There is also a project (probably many) for managing patches and/or issues in
a git repository, but I can't find any links to it right now (can't access my
github stars...)

Edit: there is also a alternative to git that has much of the same
functionality of github embedded in the SCM itself, Fossil.
[https://www.fossil-scm.org](https://www.fossil-scm.org)

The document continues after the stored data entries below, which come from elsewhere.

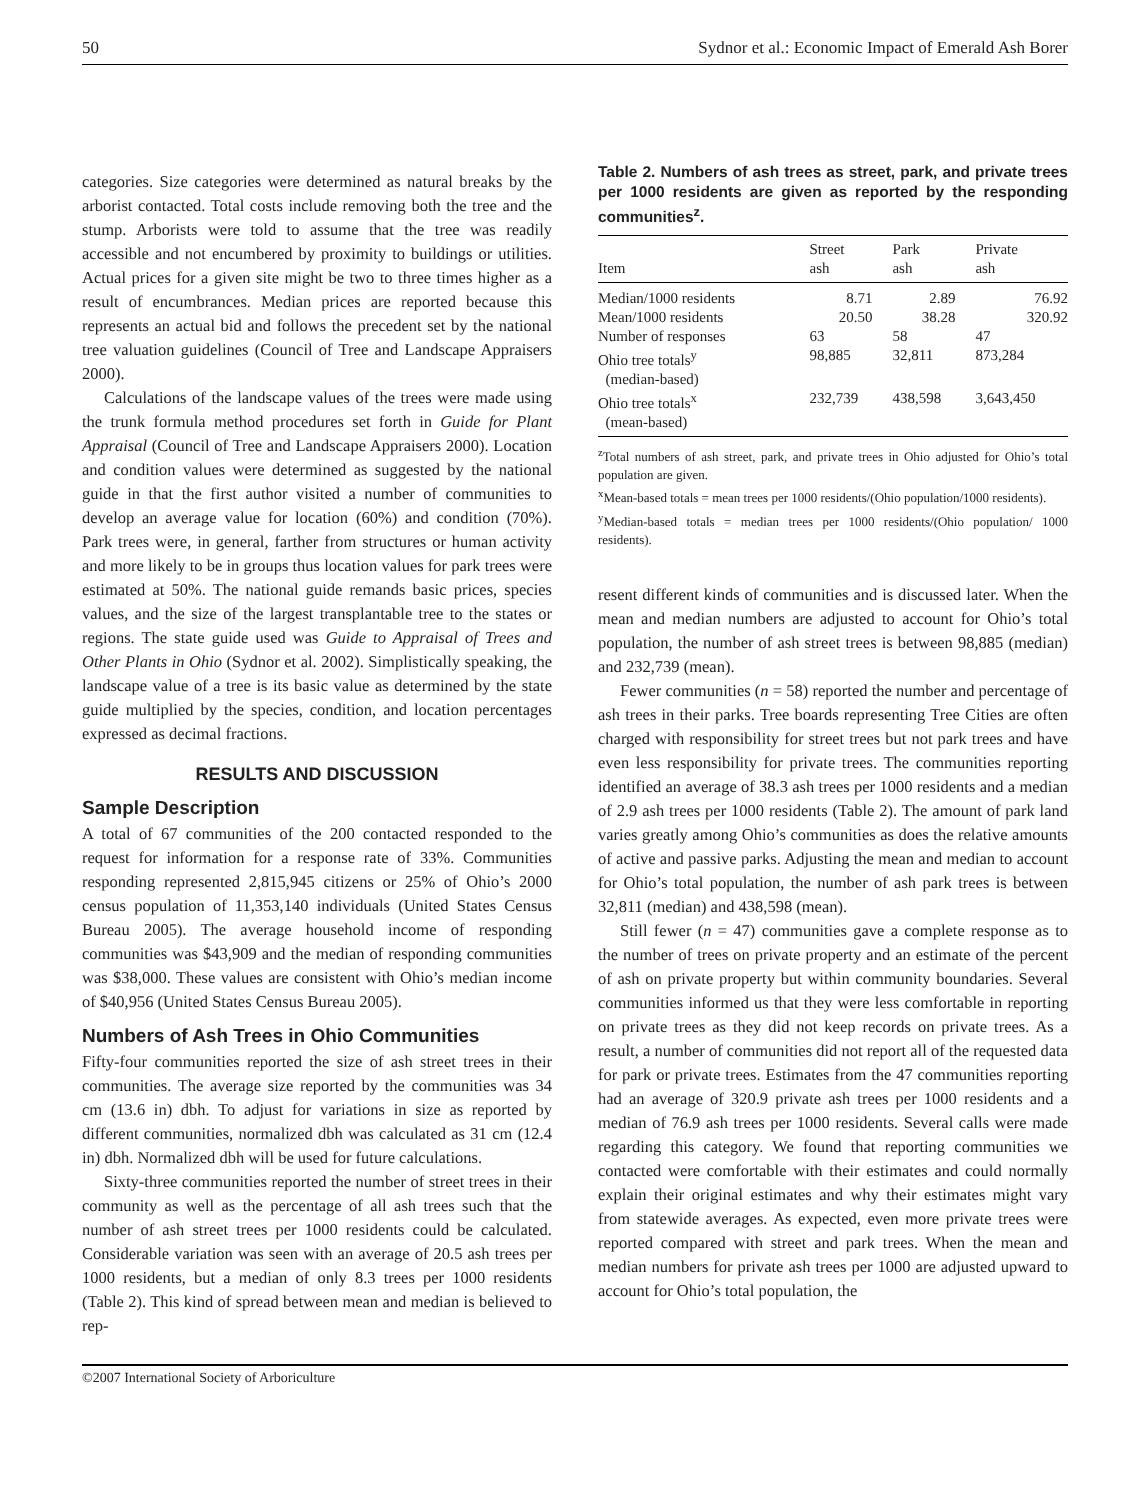50 Sydnor et al.: Economic Impact of Emerald Ash Borer
categories. Size categories were determined as natural breaks by the arborist contacted. Total costs include removing both the tree and the stump. Arborists were told to assume that the tree was readily accessible and not encumbered by proximity to buildings or utilities. Actual prices for a given site might be two to three times higher as a result of encumbrances. Median prices are reported because this represents an actual bid and follows the precedent set by the national tree valuation guidelines (Council of Tree and Landscape Appraisers 2000).
Calculations of the landscape values of the trees were made using the trunk formula method procedures set forth in Guide for Plant Appraisal (Council of Tree and Landscape Appraisers 2000). Location and condition values were determined as suggested by the national guide in that the first author visited a number of communities to develop an average value for location (60%) and condition (70%). Park trees were, in general, farther from structures or human activity and more likely to be in groups thus location values for park trees were estimated at 50%. The national guide remands basic prices, species values, and the size of the largest transplantable tree to the states or regions. The state guide used was Guide to Appraisal of Trees and Other Plants in Ohio (Sydnor et al. 2002). Simplistically speaking, the landscape value of a tree is its basic value as determined by the state guide multiplied by the species, condition, and location percentages expressed as decimal fractions.
RESULTS AND DISCUSSION
Sample Description
A total of 67 communities of the 200 contacted responded to the request for information for a response rate of 33%. Communities responding represented 2,815,945 citizens or 25% of Ohio’s 2000 census population of 11,353,140 individuals (United States Census Bureau 2005). The average household income of responding communities was $43,909 and the median of responding communities was $38,000. These values are consistent with Ohio’s median income of $40,956 (United States Census Bureau 2005).
Numbers of Ash Trees in Ohio Communities
Fifty-four communities reported the size of ash street trees in their communities. The average size reported by the communities was 34 cm (13.6 in) dbh. To adjust for variations in size as reported by different communities, normalized dbh was calculated as 31 cm (12.4 in) dbh. Normalized dbh will be used for future calculations.
Sixty-three communities reported the number of street trees in their community as well as the percentage of all ash trees such that the number of ash street trees per 1000 residents could be calculated. Considerable variation was seen with an average of 20.5 ash trees per 1000 residents, but a median of only 8.3 trees per 1000 residents (Table 2). This kind of spread between mean and median is believed to rep-
Table 2. Numbers of ash trees as street, park, and private trees per 1000 residents are given as reported by the responding communities<sup>z</sup>.
| Item | Street ash | Park ash | Private ash |
| --- | --- | --- | --- |
| Median/1000 residents | 8.71 | 2.89 | 76.92 |
| Mean/1000 residents | 20.50 | 38.28 | 320.92 |
| Number of responses | 63 | 58 | 47 |
| Ohio tree totals<sup>y</sup> (median-based) | 98,885 | 32,811 | 873,284 |
| Ohio tree totals<sup>x</sup> (mean-based) | 232,739 | 438,598 | 3,643,450 |
<sup>z</sup> Total numbers of ash street, park, and private trees in Ohio adjusted for Ohio’s total population are given.
<sup>x</sup> Mean-based totals = mean trees per 1000 residents/(Ohio population/1000 residents).
<sup>y</sup> Median-based totals = median trees per 1000 residents/(Ohio population/ 1000 residents).
resent different kinds of communities and is discussed later. When the mean and median numbers are adjusted to account for Ohio’s total population, the number of ash street trees is between 98,885 (median) and 232,739 (mean).
Fewer communities (n = 58) reported the number and percentage of ash trees in their parks. Tree boards representing Tree Cities are often charged with responsibility for street trees but not park trees and have even less responsibility for private trees. The communities reporting identified an average of 38.3 ash trees per 1000 residents and a median of 2.9 ash trees per 1000 residents (Table 2). The amount of park land varies greatly among Ohio’s communities as does the relative amounts of active and passive parks. Adjusting the mean and median to account for Ohio’s total population, the number of ash park trees is between 32,811 (median) and 438,598 (mean).
Still fewer (n = 47) communities gave a complete response as to the number of trees on private property and an estimate of the percent of ash on private property but within community boundaries. Several communities informed us that they were less comfortable in reporting on private trees as they did not keep records on private trees. As a result, a number of communities did not report all of the requested data for park or private trees. Estimates from the 47 communities reporting had an average of 320.9 private ash trees per 1000 residents and a median of 76.9 ash trees per 1000 residents. Several calls were made regarding this category. We found that reporting communities we contacted were comfortable with their estimates and could normally explain their original estimates and why their estimates might vary from statewide averages. As expected, even more private trees were reported compared with street and park trees. When the mean and median numbers for private ash trees per 1000 are adjusted upward to account for Ohio’s total population, the
©2007 International Society of Arboriculture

Edit2: GitHub back, think the project I was thinking about above was
[https://github.com/MichaelMure/git-bug](https://github.com/MichaelMure/git-
bug) which describes itself as "Distributed bug tracker embedded in git"

------
holstvoogd
[https://www.githubstatus.com/](https://www.githubstatus.com/) says 'Partially
Degraded Service'

Guess that the only bit that has not degraded is rendering the 500's >_<

------
anticensor
They might be preparing Github for Windows open source.

------
import
Down from NL. Github status page says "Partially Degraded Service". But no ETA
and no explanation. Time for long coffee break.

------
sciurus
Nothing at [https://www.githubstatus.com/](https://www.githubstatus.com/)

------
mitchhentges
It's happy again, that was stressful for a second

------
prabhjeetsingh
is it showing error 404? not down. data is in the repository check there.

------
jontro
Down for me now. In sweden too

------
pawelduda
down in Poland, the website doesn't work, neither does the repo via ssh

------
jmarneweck
Down in South Africa.

------
masternda
Same here in Paris

------
vlaaad
Same, also Sweden

------
milkers
Same from Turkey.

------
nocubicles
Down in Estonia.

------
elena_di
Down in Bulgaria

------
dudod
Ukraine too :(

------
tin-foil-hat
Same from UK

------
federiconbo
Coffee time

------
blankton
germany too

------
leicester
Down

------
xh3n1
same here :/